* What is required *
Would you copy out each line of the records below that includes the word "country"?
■ ■ ■ ■
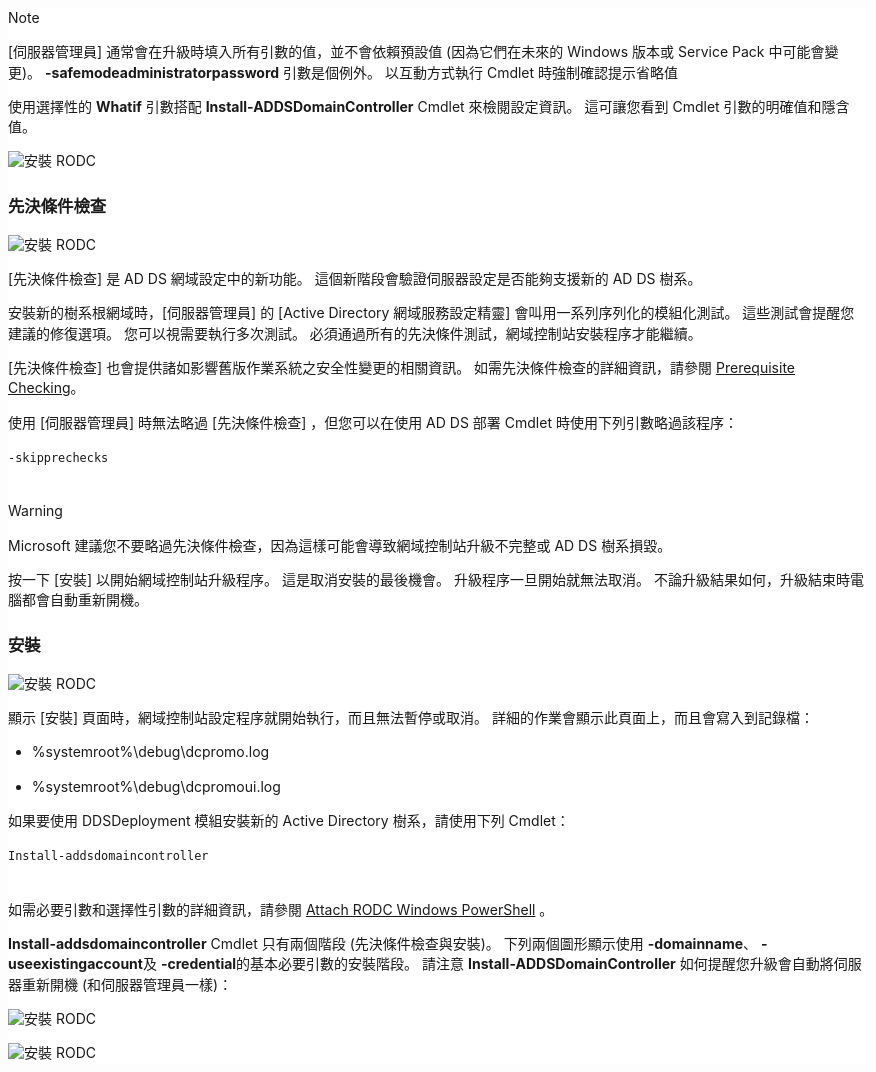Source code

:  
> [!NOTE]  
> [伺服器管理員] 通常會在升級時填入所有引數的值，並不會依賴預設值 (因為它們在未來的 Windows 版本或 Service Pack 中可能會變更)。 **-safemodeadministratorpassword** 引數是個例外。 以互動方式執行 Cmdlet 時強制確認提示省略值  
  
使用選擇性的 **Whatif** 引數搭配 **Install-ADDSDomainController** Cmdlet 來檢閱設定資訊。 這可讓您看到 Cmdlet 引數的明確值和隱含值。  
  
![安裝 RODC](media/Install-a-Windows-Server-2012-Active-Directory-Read-Only-Domain-Controller--RODC---Level-200-/ADDS_SMI_TR_Stage2WhatIf.png)  
  
### <a name="prerequisites-check"></a>先決條件檢查  
![安裝 RODC](media/Install-a-Windows-Server-2012-Active-Directory-Read-Only-Domain-Controller--RODC---Level-200-/ADDS_SMI_TR_Stage2PrereqCheck.png)  
  
[先決條件檢查] 是 AD DS 網域設定中的新功能。 這個新階段會驗證伺服器設定是否能夠支援新的 AD DS 樹系。  
  
安裝新的樹系根網域時，[伺服器管理員] 的 [Active Directory 網域服務設定精靈] 會叫用一系列序列化的模組化測試。 這些測試會提醒您建議的修復選項。 您可以視需要執行多次測試。 必須通過所有的先決條件測試，網域控制站安裝程序才能繼續。  
  
[先決條件檢查] 也會提供諸如影響舊版作業系統之安全性變更的相關資訊。 如需先決條件檢查的詳細資訊，請參閱 [Prerequisite Checking](../../../ad-ds/manage/AD-DS-Simplified-Administration.md#BKMK_PrereuisiteChecking)。  
  
使用 [伺服器管理員] 時無法略過 [先決條件檢查] ，但您可以在使用 AD DS 部署 Cmdlet 時使用下列引數略過該程序：  
  
```  
-skipprechecks  
  
```  
  
> [!WARNING]  
> Microsoft 建議您不要略過先決條件檢查，因為這樣可能會導致網域控制站升級不完整或 AD DS 樹系損毀。  
  
按一下 [安裝] 以開始網域控制站升級程序。 這是取消安裝的最後機會。 升級程序一旦開始就無法取消。 不論升級結果如何，升級結束時電腦都會自動重新開機。  
  
### <a name="installation"></a>安裝  
![安裝 RODC](media/Install-a-Windows-Server-2012-Active-Directory-Read-Only-Domain-Controller--RODC---Level-200-/ADDS_SMI_TR_Stage2Installation.png)  
  
顯示 [安裝] 頁面時，網域控制站設定程序就開始執行，而且無法暫停或取消。 詳細的作業會顯示此頁面上，而且會寫入到記錄檔：  
  
-   %systemroot%\debug\dcpromo.log  
  
-   %systemroot%\debug\dcpromoui.log  
  
如果要使用 DDSDeployment 模組安裝新的 Active Directory 樹系，請使用下列 Cmdlet：  
  
```  
Install-addsdomaincontroller  
  
```  
  
如需必要引數和選擇性引數的詳細資訊，請參閱 [Attach RODC Windows PowerShell](../../../ad-ds/deploy/RODC/Install-a-Windows-Server-2012-Active-Directory-Read-Only-Domain-Controller--RODC---Level-200-.md#BKMK_AttachPS) 。  
  
**Install-addsdomaincontroller** Cmdlet 只有兩個階段 (先決條件檢查與安裝)。 下列兩個圖形顯示使用 **-domainname**、 **-useexistingaccount**及 **-credential**的基本必要引數的安裝階段。 請注意 **Install-ADDSDomainController** 如何提醒您升級會自動將伺服器重新開機 (和伺服器管理員一樣)：  
  
![安裝 RODC](media/Install-a-Windows-Server-2012-Active-Directory-Read-Only-Domain-Controller--RODC---Level-200-/ADDS_PSStage2.png)  
  
![安裝 RODC](media/Install-a-Windows-Server-2012-Active-Directory-Read-Only-Domain-Controller--RODC---Level-200-/ADDS_PSStage2Complete.png)  
  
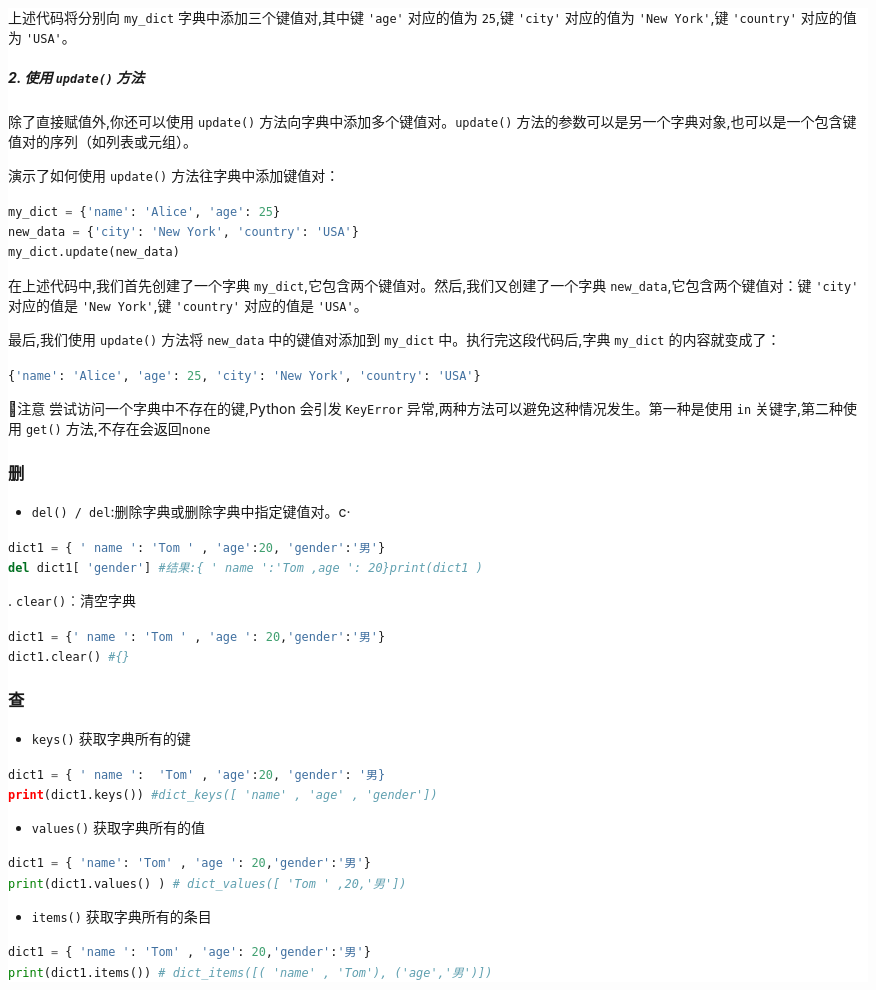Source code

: 上述代码将分别向 `my_dict` 字典中添加三个键值对,其中键 `'age'` 对应的值为 `25`,键 `'city'` 对应的值为 `'New York'`,键 `'country'` 对应的值为 `'USA'`。

##### 2. 使用 `update()` 方法

除了直接赋值外,你还可以使用 `update()` 方法向字典中添加多个键值对。`update()` 方法的参数可以是另一个字典对象,也可以是一个包含键值对的序列（如列表或元组）。

演示了如何使用 `update()` 方法往字典中添加键值对：

```python
my_dict = {'name': 'Alice', 'age': 25}
new_data = {'city': 'New York', 'country': 'USA'}
my_dict.update(new_data)
```

在上述代码中,我们首先创建了一个字典 `my_dict`,它包含两个键值对。然后,我们又创建了一个字典 `new_data`,它包含两个键值对：键 `'city'` 对应的值是 `'New York'`,键 `'country'` 对应的值是 `'USA'`。

最后,我们使用 `update()` 方法将 `new_data` 中的键值对添加到 `my_dict` 中。执行完这段代码后,字典 `my_dict` 的内容就变成了：

```python
{'name': 'Alice', 'age': 25, 'city': 'New York', 'country': 'USA'}
```

📢注意
		尝试访问一个字典中不存在的键,Python 会引发 `KeyError` 异常,两种方法可以避免这种情况发生。第一种是使用 `in` 关键字,第二种使用 `get()` 方法,不存在会返回`none`
### 删
- `del() / del`:删除字典或删除字典中指定键值对。c·
```python
dict1 = { ' name ': 'Tom ' , 'age':20, 'gender':'男'}
del dict1[ 'gender'] #结果:{ ' name ':'Tom ,age ': 20}print(dict1 )
```
. `clear()`︰清空字典
```python
dict1 = {' name ': 'Tom ' , 'age ': 20,'gender':'男'}
dict1.clear() #{}
```
### 查
- `keys()`
获取字典所有的键
```python
dict1 = { ' name ':  'Tom' , 'age':20, 'gender': '男}
print(dict1.keys()) #dict_keys([ 'name' , 'age' , 'gender'])
```
- `values()`
获取字典所有的值
```python
dict1 = { 'name': 'Tom' , 'age ': 20,'gender':'男'}
print(dict1.values() ) # dict_values([ 'Tom ' ,20,'男'])
```
- `items()`
获取字典所有的条目
```python
dict1 = { 'name ': 'Tom' , 'age': 20,'gender':'男'}
print(dict1.items()) # dict_items([( 'name' , 'Tom'), ('age','男')])
```
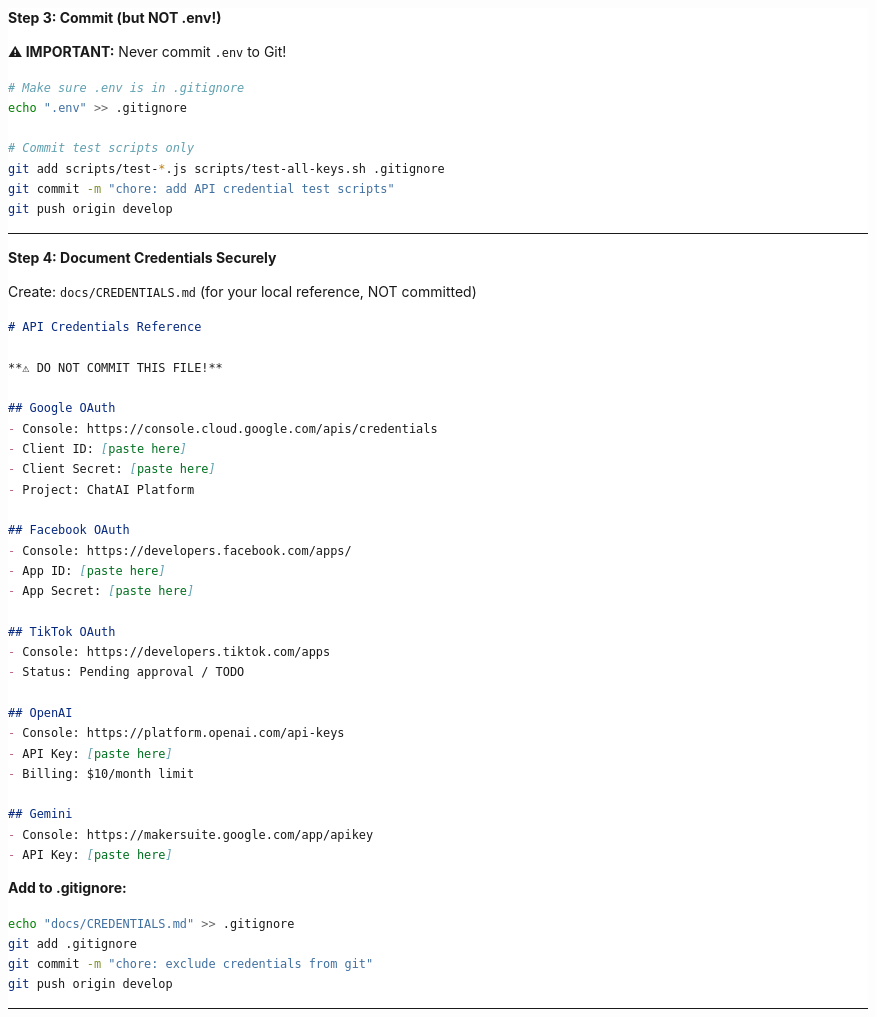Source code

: 
**Step 3: Commit (but NOT .env!)**

**⚠️ IMPORTANT:** Never commit `.env` to Git!

```bash
# Make sure .env is in .gitignore
echo ".env" >> .gitignore

# Commit test scripts only
git add scripts/test-*.js scripts/test-all-keys.sh .gitignore
git commit -m "chore: add API credential test scripts"
git push origin develop
```

---

**Step 4: Document Credentials Securely**

Create: `docs/CREDENTIALS.md` (for your local reference, NOT committed)

```markdown
# API Credentials Reference

**⚠️ DO NOT COMMIT THIS FILE!**

## Google OAuth
- Console: https://console.cloud.google.com/apis/credentials
- Client ID: [paste here]
- Client Secret: [paste here]
- Project: ChatAI Platform

## Facebook OAuth
- Console: https://developers.facebook.com/apps/
- App ID: [paste here]
- App Secret: [paste here]

## TikTok OAuth
- Console: https://developers.tiktok.com/apps
- Status: Pending approval / TODO

## OpenAI
- Console: https://platform.openai.com/api-keys
- API Key: [paste here]
- Billing: $10/month limit

## Gemini
- Console: https://makersuite.google.com/app/apikey
- API Key: [paste here]
```

**Add to .gitignore:**
```bash
echo "docs/CREDENTIALS.md" >> .gitignore
git add .gitignore
git commit -m "chore: exclude credentials from git"
git push origin develop
```

---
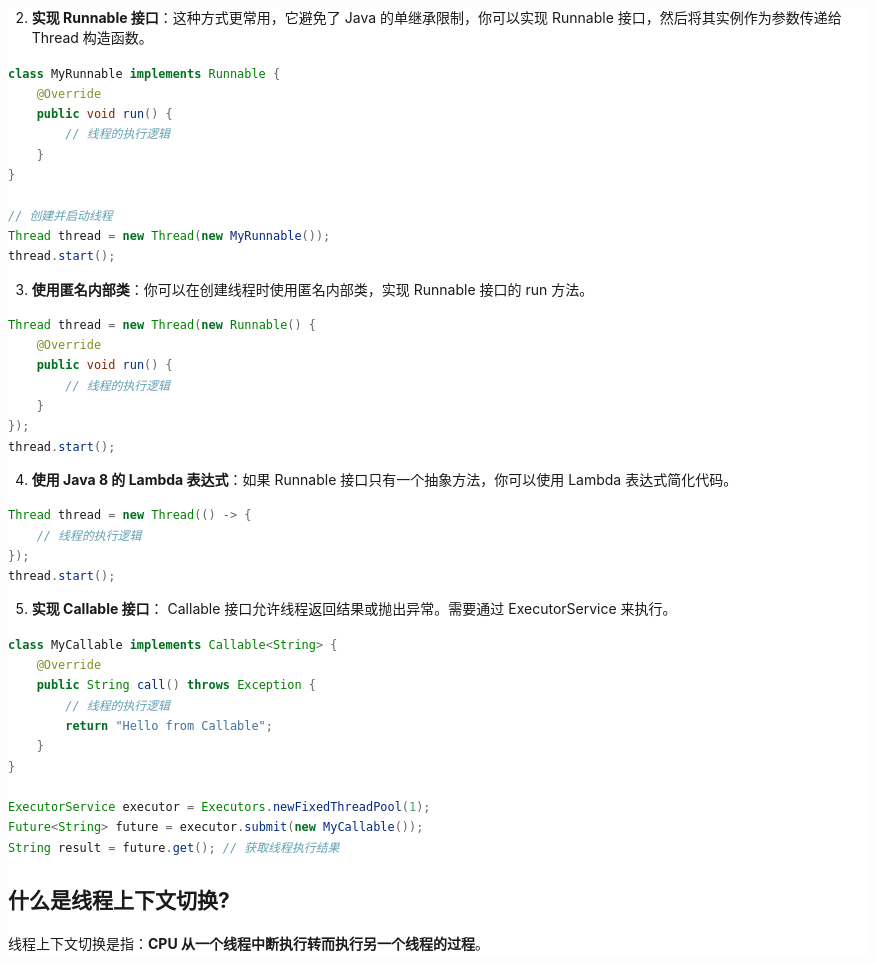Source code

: 2. **实现 Runnable 接口**：这种方式更常用，它避免了 Java 的单继承限制，你可以实现 Runnable 接口，然后将其实例作为参数传递给 Thread 构造函数。

```java
class MyRunnable implements Runnable {
    @Override
    public void run() {
        // 线程的执行逻辑
    }
}

// 创建并启动线程
Thread thread = new Thread(new MyRunnable());
thread.start();
```

3. **使用匿名内部类**：你可以在创建线程时使用匿名内部类，实现 Runnable 接口的 run 方法。

```java
Thread thread = new Thread(new Runnable() {
    @Override
    public void run() {
        // 线程的执行逻辑
    }
});
thread.start();
```

4. **使用 Java 8 的 Lambda 表达式**：如果 Runnable 接口只有一个抽象方法，你可以使用 Lambda 表达式简化代码。

```java
Thread thread = new Thread(() -> {
    // 线程的执行逻辑
});
thread.start();
```

5. **实现 Callable 接口**： Callable 接口允许线程返回结果或抛出异常。需要通过 ExecutorService 来执行。

```java
class MyCallable implements Callable<String> {
    @Override
    public String call() throws Exception {
        // 线程的执行逻辑
        return "Hello from Callable";
    }
}

ExecutorService executor = Executors.newFixedThreadPool(1);
Future<String> future = executor.submit(new MyCallable());
String result = future.get(); // 获取线程执行结果
```

## 什么是线程上下文切换?

线程上下文切换是指：**CPU 从一个线程中断执行转而执行另一个线程的过程**。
■ ■ ■ ■
* Problem solution *
: 上述代码将分别向 `my_dict` 字典中添加三个键值对,其中键 `'age'` 对应的值为 `25`,键 `'city'` 对应的值为 `'New York'`,键 `'country'` 对应的值为 `'USA'`。
new_data = {'city': 'New York', 'country': 'USA'}
在上述代码中,我们首先创建了一个字典 `my_dict`,它包含两个键值对。然后,我们又创建了一个字典 `new_data`,它包含两个键值对：键 `'city'` 对应的值是 `'New York'`,键 `'country'` 对应的值是 `'USA'`。
{'name': 'Alice', 'age': 25, 'city': 'New York', 'country': 'USA'}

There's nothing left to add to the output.